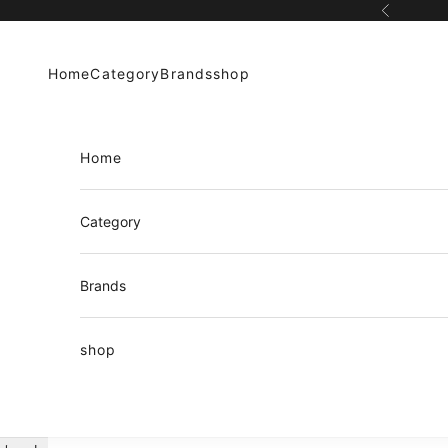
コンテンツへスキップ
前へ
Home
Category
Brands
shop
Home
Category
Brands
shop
---
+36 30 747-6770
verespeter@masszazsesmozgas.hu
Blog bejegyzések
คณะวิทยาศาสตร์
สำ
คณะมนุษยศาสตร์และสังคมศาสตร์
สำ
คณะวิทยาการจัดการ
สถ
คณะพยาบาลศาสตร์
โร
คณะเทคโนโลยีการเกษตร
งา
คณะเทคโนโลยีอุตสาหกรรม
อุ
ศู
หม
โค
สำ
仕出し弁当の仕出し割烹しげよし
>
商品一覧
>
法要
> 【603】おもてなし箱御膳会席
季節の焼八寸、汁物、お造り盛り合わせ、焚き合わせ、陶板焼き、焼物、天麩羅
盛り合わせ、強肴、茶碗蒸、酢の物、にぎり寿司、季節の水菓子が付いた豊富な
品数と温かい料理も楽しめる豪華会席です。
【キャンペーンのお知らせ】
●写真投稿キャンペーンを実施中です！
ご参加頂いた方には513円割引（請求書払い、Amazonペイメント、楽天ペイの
---
*What the exercise asks*: Above are the entries. Output exactly the lines beginning with the line that has "คณะมนุษยศาสตร์และสังคมศาสตร์" and ending with the line that has "ご参加頂いた方には513円割引（請求書払い、Amazonペイメント、楽天ペイの".

*Completed exercise*:
คณะมนุษยศาสตร์และสังคมศาสตร์
สำ
คณะวิทยาการจัดการ
สถ
คณะพยาบาลศาสตร์
โร
คณะเทคโนโลยีการเกษตร
งา
คณะเทคโนโลยีอุตสาหกรรม
อุ
ศู
หม
โค
สำ
仕出し弁当の仕出し割烹しげよし
>
商品一覧
>
法要
> 【603】おもてなし箱御膳会席
季節の焼八寸、汁物、お造り盛り合わせ、焚き合わせ、陶板焼き、焼物、天麩羅
盛り合わせ、強肴、茶碗蒸、酢の物、にぎり寿司、季節の水菓子が付いた豊富な
品数と温かい料理も楽しめる豪華会席です。
【キャンペーンのお知らせ】
●写真投稿キャンペーンを実施中です！
ご参加頂いた方には513円割引（請求書払い、Amazonペイメント、楽天ペイの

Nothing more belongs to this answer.